Twee mannen, die op weg naar Emmaüs waren.
Samen sprekend over wat er was gebeurd.
Ze keken droevig en hebben vast getreurd:
Wij meenden nog wel, dat Hij het was; duurt het nu nog jaren!

Opeens voegt zich bij hen, een "Vreemdeling".
Hun ogen werden zo gehouden, dat ze niet zagen
wie Hij was en Hij begon hun te gewagen
van de Christus der Schriften en van Zijn verlossing.

Zo al wandelende ging Hij met hen verder.
Het werd donker en zij naderden hun huis
en zeiden: Blijf bij ons, want de weg is vol gespuis.
Nog wisten zij het niet, dat Hij was hun Redder.
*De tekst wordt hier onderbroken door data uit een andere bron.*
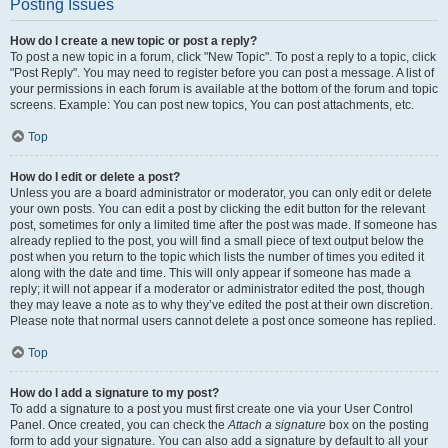
Posting Issues
How do I create a new topic or post a reply?
To post a new topic in a forum, click "New Topic". To post a reply to a topic, click
"Post Reply". You may need to register before you can post a message. A list of
your permissions in each forum is available at the bottom of the forum and topic
screens. Example: You can post new topics, You can post attachments, etc.
Top
How do I edit or delete a post?
Unless you are a board administrator or moderator, you can only edit or delete
your own posts. You can edit a post by clicking the edit button for the relevant
post, sometimes for only a limited time after the post was made. If someone has
already replied to the post, you will find a small piece of text output below the
post when you return to the topic which lists the number of times you edited it
along with the date and time. This will only appear if someone has made a
reply; it will not appear if a moderator or administrator edited the post, though
they may leave a note as to why they’ve edited the post at their own discretion.
Please note that normal users cannot delete a post once someone has replied.
Top
How do I add a signature to my post?
To add a signature to a post you must first create one via your User Control
Panel. Once created, you can check the
Attach a signature
box on the posting
form to add your signature. You can also add a signature by default to all your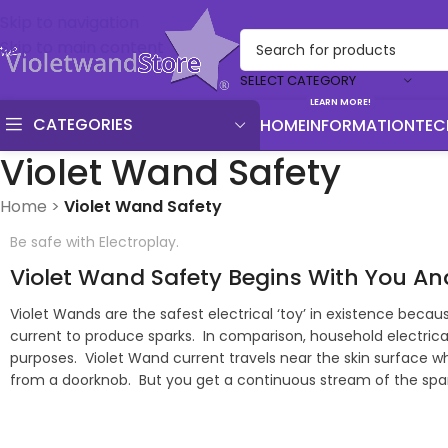
Skip to navigation
Skip to main content
SELECT CATEGORY
LEARN MORE!
CATEGORIES
HOME
INFORMATION
TEC
Violet Wand Safety
Home
>
Violet Wand Safety
Be safe with Electroplay.
Violet Wand Safety Begins With You A
Violet Wands are the safest electrical ‘toy’ in existence bec
current to produce sparks. In comparison, household electrica
purposes. Violet Wand current travels near the skin surface wh
from a doorknob. But you get a continuous stream of the spark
Zo aten zij tesamen het brood.
Hij zegende het en brak het voor hun gezicht.
Toen werden hun ogen geopend en van verbazing zó groot,
bleven ze onafgebroken op Hem gericht,

tot Hij van hen werd weggenomen.
Ze zeiden: Was ons hart niet brandende met Hem ingenomen!
Ze gingen terstond terug naar Jeruzalem en daar aangekomen:
Zeiden zij: De Heere is waarlijk opgestaan en ons niet ontnomen.